Courtney Howard is a LAFCA, CCA, OFCS and AWFJ member, as well as a Rotten Tomatometer-approved film critic. Her work has been published on Variety, She Knows and Awards Circuit.
Courtney Howard // Film Critic
You could say that the filmmakers behind Disney-Pixar’s SOUL had their fair share of soul-searching to do before landing on the narrative that anchors the film. The story that made the final cut centers on middle school teacher/ middling jazz musician Joe (voiced by Jamie Foxx) and his travails trying to get back into his body after an accident transports him to the world of the Before. There he meets a stubborn newbie soul, 22 (voiced by Tina Fey), who doesn’t have any interest in getting in a human body of her own. The two are then forced to work together to find their own sparks for living.
The process of creating an animated film is a little more malleable than it is in live action. And with that continual tweaking of the material over the usual four years-long span it takes to bring a Pixar film to the screen, a lot of ideas wind up in the waste bin. At the film’s long-lead press day, the filmmakers shared a few of their rejected stories with journalists. One of those shelved ideas was making this a heist movie. Director Pete Docter said,
“The very first version of this took place all in the Soul world, and it was basically a heist movie. We thought that was the best way to represent the underlying theme, or message, that we were trying to get across. And it didn’t [laughs].”
Docter later expanded on the heist movie storyline.
“The heist movie was basically 22 and Joe trying to get an Earth pass. They had to somehow break into the Earth pass facility to get it. What happened was it was a lot of running around, and any time you would refer to Joe’s life on Earth, it was either a flashback or a long lecture, and it just didn’t give us the opportunity to really talk and feel what Joe was going through in this journey. So that’s why we dumped that.”

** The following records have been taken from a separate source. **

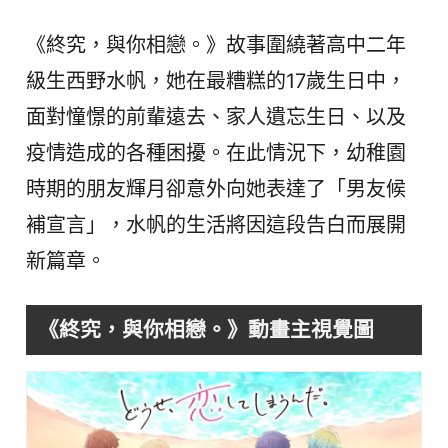
《終究，與你相戀。》故事圍繞著高中二年
級生西野水帆，她在最糟糕的17歲生日中，
面對憧憬的前輩遠去、家人遺忘生日、以及
疫情造成的各種困擾。在此情況下，幼稚園
時期的朋友輝月卻意外向她表達了「男友候
補宣言」，水帆的生活將因這段告白而展開
新篇章。
《終究，與你相戀。》動畫主視覺圖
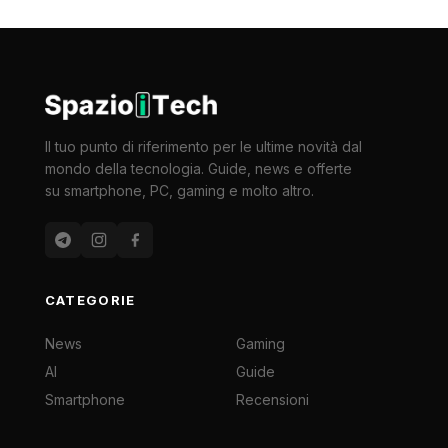
Il tuo punto di riferimento per le ultime novità dal
mondo della tecnologia. Guide, news e offerte
su smartphone, PC, gaming e molto altro.
CATEGORIE
News
Gaming
AI
Guide
Smartphone
Recensioni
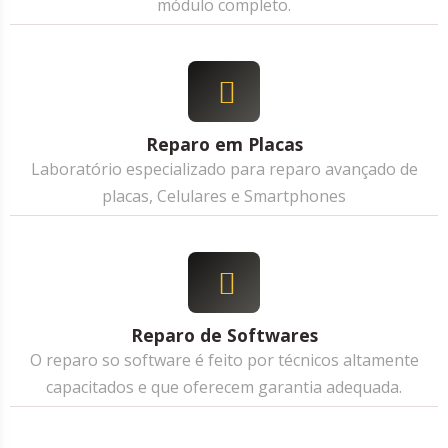
módulo completo.
Reparo em Placas
Laboratório especializado para reparo avançado de
placas, Celulares e Smartphones
Reparo de Softwares
O reparo so software é feito por técnicos altamente
capacitados e que oferecem garantia adequada.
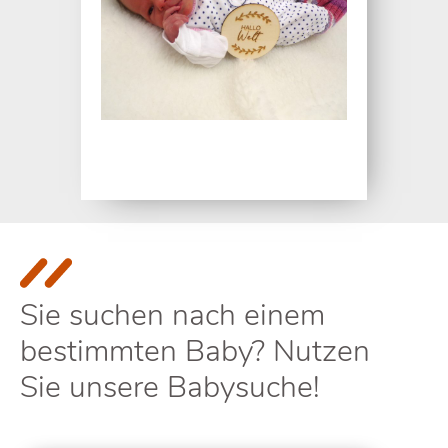
Sie suchen nach einem
bestimmten Baby? Nutzen
Sie unsere Babysuche!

Another abandoned story track early on was making Joe an actor instead of a musician, but that didn’t feel suitable, Docter mentioned.
“That was another back to the drawing board where you watch the actor and you think he’s out for fame. He’s out for sort of selfish reasons that didn’t have the sorta nobility that music does. That might be just our own predispositions for that sort of thing.”
It’s also not just the story that shifts over the years, but the designs as well. When it came to the look of the “Before” world, they began looking at real world influences. Docter elucidated,
“We looked at some photos of the World’s Fair from, like, the ‘30’s all through the ‘60’s. We wanted it to be very non-specific in terms of culture, so if you look at it and go, “Oh, that’s Greek, or Italian, or Chinese, or whatever,” that would be wrong because souls, we are saying in the film, come to Earth as a blank slate – that your culture is something that you learn and grow into. We were looking for something simple, geometric. This was largely the art department playing around and then in concert with our technical group.”
Though there’s a heavy emphasis on the role music plays, the filmmakers never considered pushing their idea further into the fantastical hyper-reality of a musical world. Pete Docter explained,
“It felt like the story didn’t really fit with that idea. We wanted this to be as sort of grounded and truthful as we could, even though it’s animation. We were lookin’ for this great contrast between the ethereal world and the earth, and I guess that would be why I would argue against considering that as a musical.”
Producer Dana Murray said that once they saw a clip from an instructive tutorial from the iconic musician Herbie Hancock acted as the project’s much needed epiphany.
“I feel like from that moment on [is] when we knew Joe was gonna be a jazz musician. There were new-no major blowups after that.”
When they finally settled on Joe’s career passion being jazz music is when things started to clarify that he needed to have cultural specificity. Co-writer/ Co-director Kemp Powers expanded,
“I think it’s important to understand that cultural specificity is not a dividing thing. I like to say that sometimes being hyper-specific allows us to see the universality in all of our experiences.”
SOUL begins streaming exclusively on Disney+ on December 25.